Columbus City Council plans to introduce legislation dealing with demilitarizing police, requiring background check to see if police have ties to hate groups, and eliminate non-knock warrants
Columbus City Council plans to consider demilitarizing city police while taking other steps to address potential police abuses through legislation, including eliminating or limiting “no-knock” warrants for raids and requiring hate-group background checks of officers.
The seven council members laid out their proposals Thursday at City Hall, which also include having independent investigations into police use of lethal force.
“What we are after is radical change,” Council President Shannon Hardin said.
That also means “reimagining” public safety when the council begins its 2021 budget deliberations later this year.
“What keeps all residents safe? We know the long-standing system isn’t doing that,” Council President Pro Tem Elizabeth Brown said. “We want to be pro-progress, pro-change, pro-civil rights.”
Council plans to hold public hearings to discuss these issues before voting on legislation in July, prior to its summer break.
The first hearing, on revisions to the city’s purchasing code dealing with police funding, will be at 4 p.m. Tuesday.
The move for change comes as demonstrations for police reform continue Downtown in the wake of the Memorial Day death of George Floyd while in police custody in Minneapolis.
Council members said they have received thousands of calls and emails from residents who want change.
“This generation is speaking out for a better future,” Brown said. “Let’s leave Columbus better than we found it.”
It’s still unclear what the legislation could specifically look like. When it comes to demilitarization, council members plan to destroy weapons that were identified in the Obama administration’s prohibited-weapons list, which included camouflage uniforms, grenade launchers and weapons of .50-caliber or higher.
“We don’t need grenade launchers,” Brown said.
Council also will review other items such as batons and flash-bang grenades, which were used against protesters recently.
Louisville’s Metro Council has banned the use of no-knock warrants, which allow police to not identify themselves before entering a home. That city’s action came after the March 13 death of Breonna Taylor, a 26-year-old African American emergency room technician who was killed after officers burst into her home on a search warrant for drugs.
Taylor and her boyfriend, Kenneth Walker, were in bed when they heard a loud banging at the door. There was a short exchange and Walker fired his gun. Police fired a barrage of shots, and Taylor was killed after being hit at least eight times.
Councilman Mitchell Brown, a Public Safety director under former Mayor Michael B. Coleman, said he doesn’t know if the council can eliminate no-knock raids through legislation. “It’s on the table for us to look at,” he said.
As far as demilitarization, he said the city has to determine what police equipment is valuable and useful in an urban environment.
“We also have to keep in mind homeland security,” Brown said. “They can’t be not responsive to the fact that we still have potential extremist threats.”

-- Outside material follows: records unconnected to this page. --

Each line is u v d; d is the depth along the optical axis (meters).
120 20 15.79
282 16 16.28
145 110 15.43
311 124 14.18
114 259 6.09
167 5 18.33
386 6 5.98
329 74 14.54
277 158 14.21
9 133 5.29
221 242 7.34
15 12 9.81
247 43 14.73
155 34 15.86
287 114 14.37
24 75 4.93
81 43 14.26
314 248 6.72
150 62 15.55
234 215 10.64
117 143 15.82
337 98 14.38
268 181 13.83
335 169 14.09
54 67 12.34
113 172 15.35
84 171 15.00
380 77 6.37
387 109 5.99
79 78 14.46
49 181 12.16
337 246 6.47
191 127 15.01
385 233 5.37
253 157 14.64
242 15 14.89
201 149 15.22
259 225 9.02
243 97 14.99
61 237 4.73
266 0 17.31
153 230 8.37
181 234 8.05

He also pointed out that 90% of the police budget covers personnel in a growing city of about 900,000 that is the 14th largest in the U.S.
“It’s going to get bigger,” he said. “When you move into a community, the first thing you’re going to ask is, ’Is it safe?’”
Brown said he has spoken with police officials about council’s ideas.
“They are open-minded and receptive to making adjustments and changes,” he said.
Councilman Rob Dorans said not everyone believes every use of force should necessitate an independent investigation, but others think a full investigation is necessary for every instance of force.
Robin Davis, spokeswoman for Mayor Andrew J. Ginther, said Ginther has made clear that police reform is his top priority, and that he is very supportive of the proposals City Council raised to reimagine policing.
Ginther has repeatedly said he intends to create a civilian review board and hopes that police will be on board.
Nana Watson, president of the Columbus chapter of the NAACP, said her organization will review council’s proposals and provide feedback. Her group is pushing for a citizens review board with subpoena power.
Tynan Krakoff, an organizer for Showing Up for Racial Justice, said his group supports a hate-crime background check for officers but also wants checks to determine if they were ever fired from other departments.
Councilwoman Shayla Favor said real reform, not just “buzzy-type ideas,” takes time.
"We're talking about to some degree dismantling things that have been in place forever,“ she said. ”It doesn't mean you don't try."